_RECORDS PROVIDED_
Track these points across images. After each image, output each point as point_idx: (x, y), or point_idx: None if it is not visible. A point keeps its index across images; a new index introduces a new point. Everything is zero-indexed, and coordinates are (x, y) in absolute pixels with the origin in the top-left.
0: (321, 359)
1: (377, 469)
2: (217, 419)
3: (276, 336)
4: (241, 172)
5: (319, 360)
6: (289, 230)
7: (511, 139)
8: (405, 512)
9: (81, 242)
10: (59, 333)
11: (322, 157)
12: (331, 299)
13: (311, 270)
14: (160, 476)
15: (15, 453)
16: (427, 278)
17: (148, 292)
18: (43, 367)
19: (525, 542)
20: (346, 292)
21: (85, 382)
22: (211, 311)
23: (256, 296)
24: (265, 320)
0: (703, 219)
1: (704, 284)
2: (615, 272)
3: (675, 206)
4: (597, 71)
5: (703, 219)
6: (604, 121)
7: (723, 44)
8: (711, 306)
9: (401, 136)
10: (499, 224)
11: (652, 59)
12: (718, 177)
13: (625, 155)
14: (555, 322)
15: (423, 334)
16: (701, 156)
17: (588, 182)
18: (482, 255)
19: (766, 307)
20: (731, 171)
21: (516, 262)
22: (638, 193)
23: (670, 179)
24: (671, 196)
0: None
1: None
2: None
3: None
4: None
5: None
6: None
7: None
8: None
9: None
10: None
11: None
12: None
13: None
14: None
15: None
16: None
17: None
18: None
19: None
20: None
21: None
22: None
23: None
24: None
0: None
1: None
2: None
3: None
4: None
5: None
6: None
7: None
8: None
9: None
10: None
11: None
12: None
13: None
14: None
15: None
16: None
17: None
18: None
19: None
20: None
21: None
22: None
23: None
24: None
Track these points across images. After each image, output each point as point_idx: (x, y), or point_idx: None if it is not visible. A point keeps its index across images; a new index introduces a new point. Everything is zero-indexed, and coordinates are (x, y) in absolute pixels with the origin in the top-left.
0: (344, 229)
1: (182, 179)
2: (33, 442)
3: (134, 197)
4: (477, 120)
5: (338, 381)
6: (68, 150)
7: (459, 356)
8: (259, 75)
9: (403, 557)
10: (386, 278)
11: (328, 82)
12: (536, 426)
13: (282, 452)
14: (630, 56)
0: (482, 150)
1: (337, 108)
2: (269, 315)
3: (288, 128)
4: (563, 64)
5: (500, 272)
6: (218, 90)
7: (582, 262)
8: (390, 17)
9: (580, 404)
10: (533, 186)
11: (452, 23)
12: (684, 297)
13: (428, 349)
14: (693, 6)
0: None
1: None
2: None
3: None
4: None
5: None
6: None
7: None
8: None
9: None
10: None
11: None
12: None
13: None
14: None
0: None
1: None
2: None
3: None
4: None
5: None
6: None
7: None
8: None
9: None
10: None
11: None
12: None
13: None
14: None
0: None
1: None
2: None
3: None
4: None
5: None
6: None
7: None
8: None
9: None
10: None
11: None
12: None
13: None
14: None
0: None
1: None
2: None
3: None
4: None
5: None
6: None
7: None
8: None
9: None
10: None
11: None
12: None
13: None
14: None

_CHALLENGE_
Update the data from its first line through the line holding "17: (148, 292)", inclusive, replacing "point_idx" with "point_id" and leaving everything else unchanged. Give back only those lines.

_OUTPUT OF THE EXERCISE_
Track these points across images. After each image, output each point as point_id: (x, y), or point_id: None if it is not visible. A point keeps its index across images; a new index introduces a new point. Everything is zero-indexed, and coordinates are (x, y) in absolute pixels with the origin in the top-left.
0: (321, 359)
1: (377, 469)
2: (217, 419)
3: (276, 336)
4: (241, 172)
5: (319, 360)
6: (289, 230)
7: (511, 139)
8: (405, 512)
9: (81, 242)
10: (59, 333)
11: (322, 157)
12: (331, 299)
13: (311, 270)
14: (160, 476)
15: (15, 453)
16: (427, 278)
17: (148, 292)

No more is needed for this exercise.